→ Énoncé du problème
Reproduisez intégralement l'extrait consacré à deux récits de Georges-Arthur Goldschmidt.

→ Extrait choisi
Le ressassement éternel – sur deux récits de Georges-Arthur Goldschmidt
Il y a deux livres, avec la même image sur le bandeau : deux adolescents en culottes courtes des années 1930. Le premier texte (L’ Après-exil) a été publié en Allemagne en 2020 : il est traduit par Jean-Yves Masson ; l’autre (Le chemin barré), sous-titré « Roman du frère », date de l’année suivante. Il est traduit par son auteur, Georges-Arthur Goldschmidt, écrivain, essayiste et passeur bien connu de Handke dans la langue française, mais aussi de Stifter, Büchner, Nietzsche ou Kafka. Les deux garçons sur l’image sont Georges-Arthur (initialement Jürgen-Arthur), né en 1928, et son frère Erich (1924-2011).

Ce sont deux brefs récits jumeaux, mais le second tente de prendre le point de vue du frère aîné, dont Georges-Arthur Goldschmidt n’avait pas encore parlé jusqu’ici, dans une œuvre pourtant largement autofictive (Un corps dérisoire, 1971, entre autres) et autobiographique (La Traversée des fleuves, 1999, en est le sommet). Or, il se trouve aussi que L’Après-exil reprend des épisodes déjà dits ailleurs : « Le départ a déjà été raconté plusieurs fois, dans Un jardin en Allemagne, dans La Forêt interrompue et dans La Traversée des fleuves » note l’auteur page 38, ou encore, page 47, « L’anecdote a déjà été racontée plusieurs fois » ou, page 77, « tout cela a déjà été plusieurs fois raconté ». Cela n’étonnera pas les lecteurs de Goldschmidt puisqu’on trouvait déjà dans La Traversée des fleuves : « J’ai raconté cet épisode dans Un jardin en Allemagne. »

→ Liste des items

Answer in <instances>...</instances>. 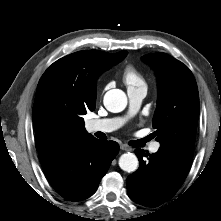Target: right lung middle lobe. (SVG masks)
<instances>
[{
    "label": "right lung middle lobe",
    "instance_id": "1",
    "mask_svg": "<svg viewBox=\"0 0 221 221\" xmlns=\"http://www.w3.org/2000/svg\"><path fill=\"white\" fill-rule=\"evenodd\" d=\"M39 84L42 87V92L37 103L38 109L51 115L65 113L66 109L59 91L61 82L58 75L54 72L48 74L45 72Z\"/></svg>",
    "mask_w": 221,
    "mask_h": 221
}]
</instances>
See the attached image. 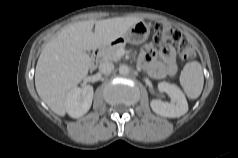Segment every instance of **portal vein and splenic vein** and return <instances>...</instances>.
Instances as JSON below:
<instances>
[{
  "label": "portal vein and splenic vein",
  "instance_id": "portal-vein-and-splenic-vein-1",
  "mask_svg": "<svg viewBox=\"0 0 238 158\" xmlns=\"http://www.w3.org/2000/svg\"><path fill=\"white\" fill-rule=\"evenodd\" d=\"M123 55V52L122 51H118V56L121 57Z\"/></svg>",
  "mask_w": 238,
  "mask_h": 158
}]
</instances>
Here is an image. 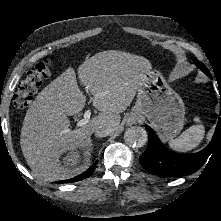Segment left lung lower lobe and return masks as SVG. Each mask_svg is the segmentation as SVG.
Returning <instances> with one entry per match:
<instances>
[{"label":"left lung lower lobe","instance_id":"left-lung-lower-lobe-1","mask_svg":"<svg viewBox=\"0 0 221 221\" xmlns=\"http://www.w3.org/2000/svg\"><path fill=\"white\" fill-rule=\"evenodd\" d=\"M145 128L149 133V141L139 161L151 174L164 177L192 174L202 167L216 148L221 147V117L209 145L195 154H178L168 150L149 126L146 125Z\"/></svg>","mask_w":221,"mask_h":221}]
</instances>
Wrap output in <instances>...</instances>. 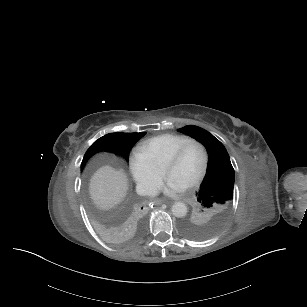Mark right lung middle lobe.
<instances>
[{
    "instance_id": "obj_1",
    "label": "right lung middle lobe",
    "mask_w": 307,
    "mask_h": 307,
    "mask_svg": "<svg viewBox=\"0 0 307 307\" xmlns=\"http://www.w3.org/2000/svg\"><path fill=\"white\" fill-rule=\"evenodd\" d=\"M145 135V133H110L98 140L87 150L81 167L83 168L87 160L97 152L110 151L128 159L131 147Z\"/></svg>"
}]
</instances>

→ Réponse attendue
Le ressassement éternel – sur deux récits de Georges-Arthur Goldschmidt
Il y a deux livres, avec la même image sur le bandeau : deux adolescents en culottes courtes des années 1930. Le premier texte (L’ Après-exil) a été publié en Allemagne en 2020 : il est traduit par Jean-Yves Masson ; l’autre (Le chemin barré), sous-titré « Roman du frère », date de l’année suivante. Il est traduit par son auteur, Georges-Arthur Goldschmidt, écrivain, essayiste et passeur bien connu de Handke dans la langue française, mais aussi de Stifter, Büchner, Nietzsche ou Kafka. Les deux garçons sur l’image sont Georges-Arthur (initialement Jürgen-Arthur), né en 1928, et son frère Erich (1924-2011).

Ce sont deux brefs récits jumeaux, mais le second tente de prendre le point de vue du frère aîné, dont Georges-Arthur Goldschmidt n’avait pas encore parlé jusqu’ici, dans une œuvre pourtant largement autofictive (Un corps dérisoire, 1971, entre autres) et autobiographique (La Traversée des fleuves, 1999, en est le sommet). Or, il se trouve aussi que L’Après-exil reprend des épisodes déjà dits ailleurs : « Le départ a déjà été raconté plusieurs fois, dans Un jardin en Allemagne, dans La Forêt interrompue et dans La Traversée des fleuves » note l’auteur page 38, ou encore, page 47, « L’anecdote a déjà été racontée plusieurs fois » ou, page 77, « tout cela a déjà été plusieurs fois raconté ». Cela n’étonnera pas les lecteurs de Goldschmidt puisqu’on trouvait déjà dans La Traversée des fleuves : « J’ai raconté cet épisode dans Un jardin en Allemagne. »